Victim of incest describes abuse in book

Author who felt need to help others in similar situations to visit the area


Julian Johnsrud had a copy of a book written by his second cousin's wife sitting on a shelf for years.

It's not that he didn't want to read it, but being written in Norwegian complicated the matter some. Now that the book, "Just a Daughter," by Sarita Skagnes, has been translated into English, he's read it several times -- including at least three during the editing process.

"It is a powerful book ... and it was great to finally be able to read it," said Mr. Johnsrud of Toledo.

Mrs. Skagnes arrives in Toledo today after a long flight from Oslo, Norway, to Detroit. She'll spend the better part of a week in the city, talking about the book to various groups and at different stores. Her book tells of the abuse -- mentally, physically, and emotionally -- that the author suffered from the day she was born.

"I wrote this book because I wanted to contribute something to society particularly regarding gender disparity and victims of incest," Mrs. Skagnes said via e-mail." ...I would like people to get knowledge from my story and speeches, and wish they can also get motivated and get strength to do something against violence and help children in need. One person can't help everybody, but everybody together can help somebody and many."

Mrs. Skagnes was born with the name Satwant Kaur in a Punjab, India, village on Jan. 2, 1969. In her book, translated to English earlier this year, Mrs. Skagnes writes that her parents expected her to be a boy, their first son.

The day she was born, "everyone thought I must be ... a daughter of sin. They said, without hesitation, 'Look at her! It is her fault that she is the daughter coming as a curse on her family, such a disgrace."

Her father demanded she be killed and he tried to suffocate her when she was only weeks old, she writes. She recalls countless brutal beatings at the hands of her father, as well as rape and incest, much of it before she ever turned 16.

Eventually, as a young girl, she moved to Norway, where her parents and siblings had relocated to years earlier. There, the abuse intensified and she was again sexually assaulted.
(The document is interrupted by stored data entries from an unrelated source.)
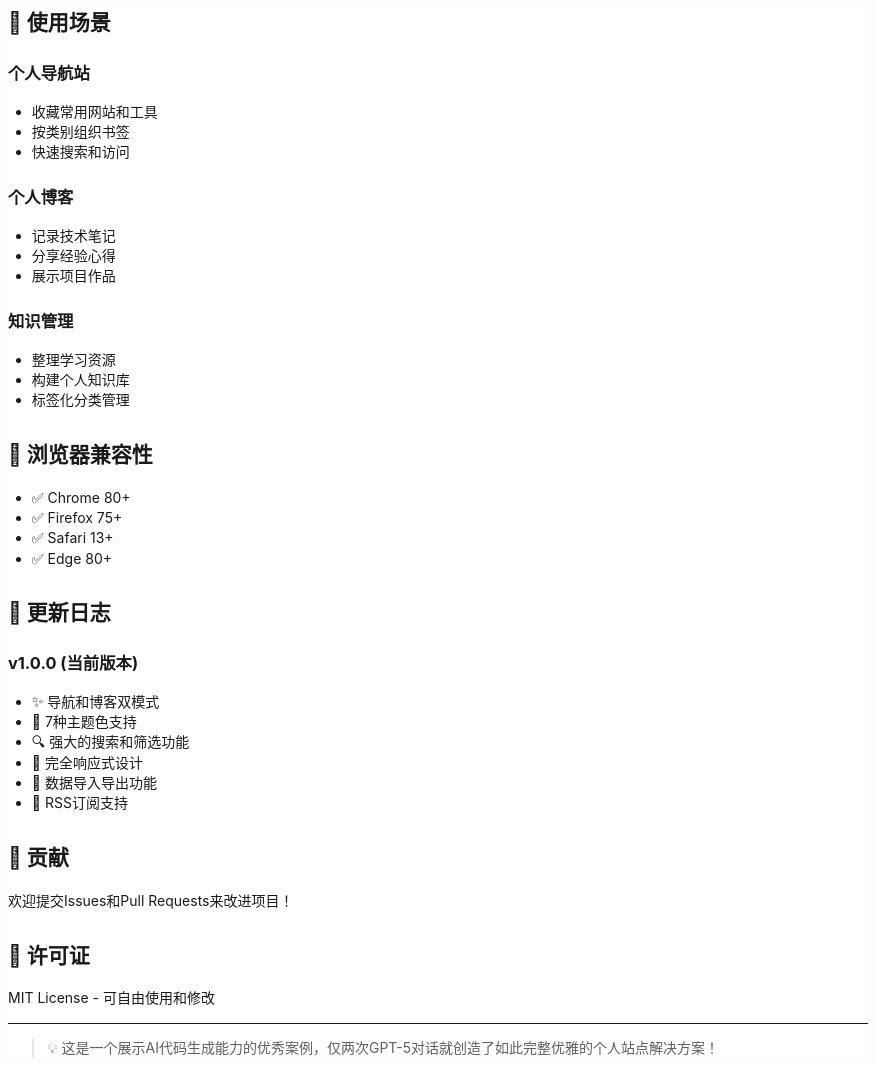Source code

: ## 🎯 使用场景

### 个人导航站
- 收藏常用网站和工具
- 按类别组织书签
- 快速搜索和访问

### 个人博客
- 记录技术笔记
- 分享经验心得
- 展示项目作品

### 知识管理
- 整理学习资源
- 构建个人知识库
- 标签化分类管理

## 🔧 浏览器兼容性

- ✅ Chrome 80+
- ✅ Firefox 75+
- ✅ Safari 13+
- ✅ Edge 80+

## 📝 更新日志

### v1.0.0 (当前版本)
- ✨ 导航和博客双模式
- 🎨 7种主题色支持
- 🔍 强大的搜索和筛选功能
- 📱 完全响应式设计
- 💾 数据导入导出功能
- 🔄 RSS订阅支持

## 🤝 贡献

欢迎提交Issues和Pull Requests来改进项目！

## 📄 许可证

MIT License - 可自由使用和修改

---

> 💡 这是一个展示AI代码生成能力的优秀案例，仅两次GPT-5对话就创造了如此完整优雅的个人站点解决方案！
At 20-years-old, she fell in love with a Norwegian man, Alex Paulsen. The two eventually married, despite death threats from her family. Although she was, for a short time, Satwant Paulsen, the new family changed their name again to hide from Mrs. Skagnes' family.

While in Toledo, Mrs. Skagnes will give five talks and sign books, which will be available for $10.

She will appear Tuesday at the Rotary Club of Reynolds Corner, 915 N. Reynolds Rd., at noon, and at the Washington Branch of the Toledo-Lucas County Public Library, 5560 Harvest Ln., at 5:30 p.m.. Other appearances are Wednesday at the Lucas County Human Trafficking Coalition meeting at the downtown Toledo United Way building, One Stranahan Square, at 9:30 a.m.; Thursday at People Called Women Bookstore, 6060 Renaissance Pl., at 5:30 p.m.; and Friday at Grounds For Thought bookstore, 174 South Main St., Bowling Green, at 5:30 p.m.